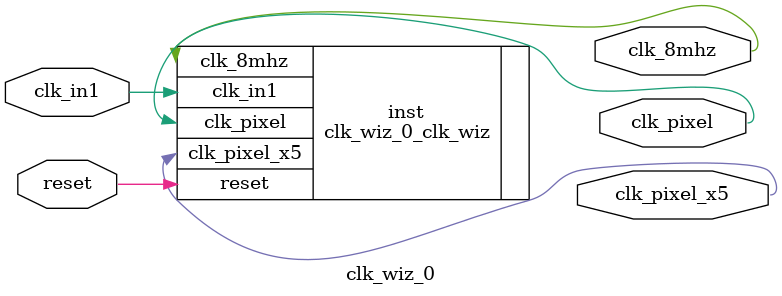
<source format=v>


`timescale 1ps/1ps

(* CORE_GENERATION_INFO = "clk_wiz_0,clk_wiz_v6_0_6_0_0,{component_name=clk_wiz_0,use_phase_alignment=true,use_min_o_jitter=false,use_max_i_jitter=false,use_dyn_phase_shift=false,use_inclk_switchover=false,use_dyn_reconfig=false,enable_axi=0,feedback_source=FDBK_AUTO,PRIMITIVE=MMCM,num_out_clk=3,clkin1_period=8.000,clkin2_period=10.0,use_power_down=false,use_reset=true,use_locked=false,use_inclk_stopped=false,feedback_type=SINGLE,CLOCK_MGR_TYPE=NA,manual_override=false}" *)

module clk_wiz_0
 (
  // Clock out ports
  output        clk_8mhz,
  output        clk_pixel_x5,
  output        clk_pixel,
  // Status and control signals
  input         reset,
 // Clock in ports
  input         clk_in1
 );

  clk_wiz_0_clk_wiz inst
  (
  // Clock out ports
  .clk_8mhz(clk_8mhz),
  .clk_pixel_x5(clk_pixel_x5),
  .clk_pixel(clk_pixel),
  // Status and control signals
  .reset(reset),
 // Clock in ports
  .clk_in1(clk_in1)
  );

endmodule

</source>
· · · ·
→ EXERCISE OBJECTIVE
Every entry must be reproduced exactly, with the images left out.

→ ANSWER FOR THE TASK
<source format=v>


`timescale 1ps/1ps

(* CORE_GENERATION_INFO = "clk_wiz_0,clk_wiz_v6_0_6_0_0,{component_name=clk_wiz_0,use_phase_alignment=true,use_min_o_jitter=false,use_max_i_jitter=false,use_dyn_phase_shift=false,use_inclk_switchover=false,use_dyn_reconfig=false,enable_axi=0,feedback_source=FDBK_AUTO,PRIMITIVE=MMCM,num_out_clk=3,clkin1_period=8.000,clkin2_period=10.0,use_power_down=false,use_reset=true,use_locked=false,use_inclk_stopped=false,feedback_type=SINGLE,CLOCK_MGR_TYPE=NA,manual_override=false}" *)

module clk_wiz_0
 (
  // Clock out ports
  output        clk_8mhz,
  output        clk_pixel_x5,
  output        clk_pixel,
  // Status and control signals
  input         reset,
 // Clock in ports
  input         clk_in1
 );

  clk_wiz_0_clk_wiz inst
  (
  // Clock out ports
  .clk_8mhz(clk_8mhz),
  .clk_pixel_x5(clk_pixel_x5),
  .clk_pixel(clk_pixel),
  // Status and control signals
  .reset(reset),
 // Clock in ports
  .clk_in1(clk_in1)
  );

endmodule

</source>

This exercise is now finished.